Die BAWAG P.S.K. überwacht die Einhaltung der vorgeschriebenen Eigenmittelquoten laufend. Basis sind dabei die zum Monatsultimo erstellten Meldungen an die Oesterreichische Nationalbank sowie die Beobachtung der Geschäftsentwicklung.
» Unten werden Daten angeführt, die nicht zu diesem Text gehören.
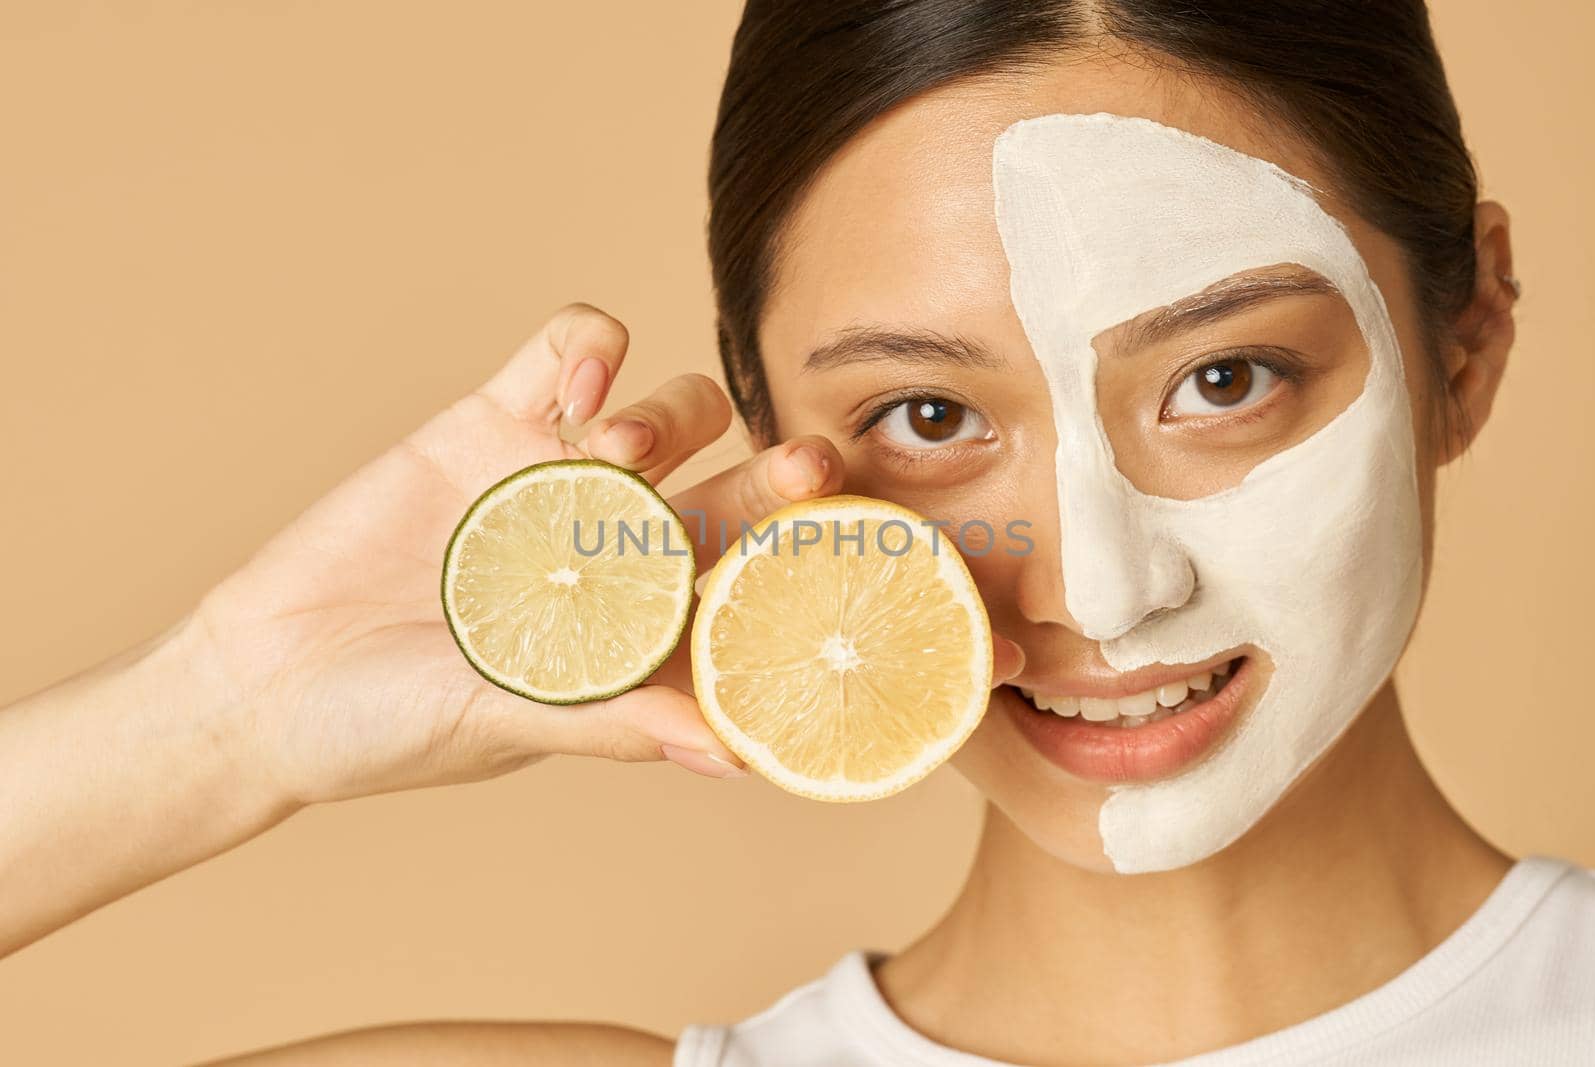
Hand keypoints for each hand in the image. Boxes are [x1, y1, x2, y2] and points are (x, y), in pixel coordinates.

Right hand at [181, 304, 1021, 806]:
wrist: (264, 682)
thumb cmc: (392, 728)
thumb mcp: (507, 724)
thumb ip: (616, 724)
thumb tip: (736, 754)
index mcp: (649, 621)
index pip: (766, 585)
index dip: (833, 575)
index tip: (899, 576)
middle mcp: (624, 542)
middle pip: (740, 485)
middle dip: (786, 470)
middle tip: (812, 465)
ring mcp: (563, 474)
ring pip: (675, 406)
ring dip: (674, 414)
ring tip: (617, 455)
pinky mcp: (492, 417)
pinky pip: (571, 348)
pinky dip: (592, 348)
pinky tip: (576, 387)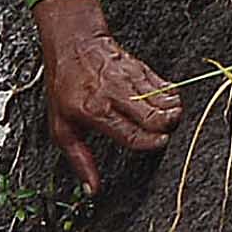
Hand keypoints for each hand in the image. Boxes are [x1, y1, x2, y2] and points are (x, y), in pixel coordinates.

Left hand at [33, 0, 181, 193]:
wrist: (73, 43)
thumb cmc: (65, 86)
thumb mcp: (61, 126)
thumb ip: (79, 159)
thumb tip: (92, 189)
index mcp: (94, 112)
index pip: (131, 133)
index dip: (150, 142)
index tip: (160, 144)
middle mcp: (113, 95)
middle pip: (152, 116)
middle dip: (166, 126)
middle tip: (168, 132)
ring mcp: (128, 80)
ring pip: (161, 99)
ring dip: (171, 111)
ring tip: (171, 118)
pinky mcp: (139, 68)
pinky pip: (163, 85)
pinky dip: (170, 95)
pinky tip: (168, 103)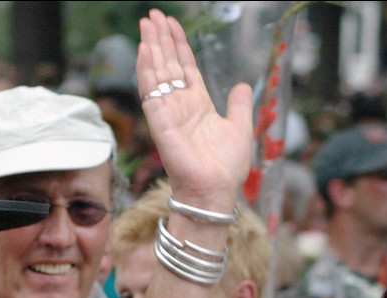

Über die Entwicklung wird regelmäßig an den Gesamtvorstand berichtet.

Die folgende Tabelle zeigt das Eigenmittelerfordernis gemäß BWG und die Zusammensetzung der Eigenmittel der Kreditinstitutsgruppe auf Ebene der BAWAG P.S.K.:

Eigenmittelerfordernis gemäß BWG
in Millionen Euro 31.12.2009 31.12.2008
Grundkapital, Partizipationskapital 800
250
Rücklagen (inklusive Fonds für allgemeine Bankrisiken) 954 1.007
Unterschiedsbeträge, Minderheitenanteile und Abzugsposten 346
232
Kernkapital (Tier I) 2.100
1.489
Abzug Beteiligungen -51 -56
Kernkapital (Tier I) nach Abzugsposten 2.049
1.433
Rücklage gem. § 57 BWG, Neubewertungsreserve 85
13
Ergänzungs- und Nachrangkapital 746
790
Ergänzende Elemente (Tier II) 831
803
Abzug Beteiligungen -51
-56
Anrechenbare Eigenmittel 2.829
2.180
Tier III 67
55
Eigenmittel 2.896
2.235

Den Eigenmitteln steht folgendes Eigenmittelerfordernis gegenüber:

Den Eigenmitteln steht folgendes Eigenmittelerfordernis gegenüber
Kreditrisiko 1.579
1.1667
Marktrisiko 67
55
Operationelles Risiko 150
131
Eigenmittelerfordernis 1.796

1.853

Die deutliche Erhöhung der Eigenmittel im laufenden Geschäftsjahr stammt in erster Linie aus dem von der Republik Österreich gezeichneten Partizipationskapital von 550 Mio EUR sowie aus dem Kapitalzuschuss von 205 Mio EUR durch die Aktionäre.

Zum 31. Dezember 2009 besteht in der BAWAG P.S.K. ein Fonds für Allgemeine Bankrisiken gemäß § 57 Absatz 3 BWG in Höhe von 28 Mio EUR (2008: 80 Mio EUR).

Die Kernkapitalquote (Tier I) von 10,0% (2008: 6,6%) sowie die Eigenmittelquote von 13,6% (2008: 9,8%) liegen deutlich über dem gesetzlichen Mindesterfordernis. Bezogen auf das Kreditrisiko (ohne Berücksichtigung des operationellen Risikos) beträgt die Kernkapitalquote (Tier I) 10,4% (2008: 6,9%).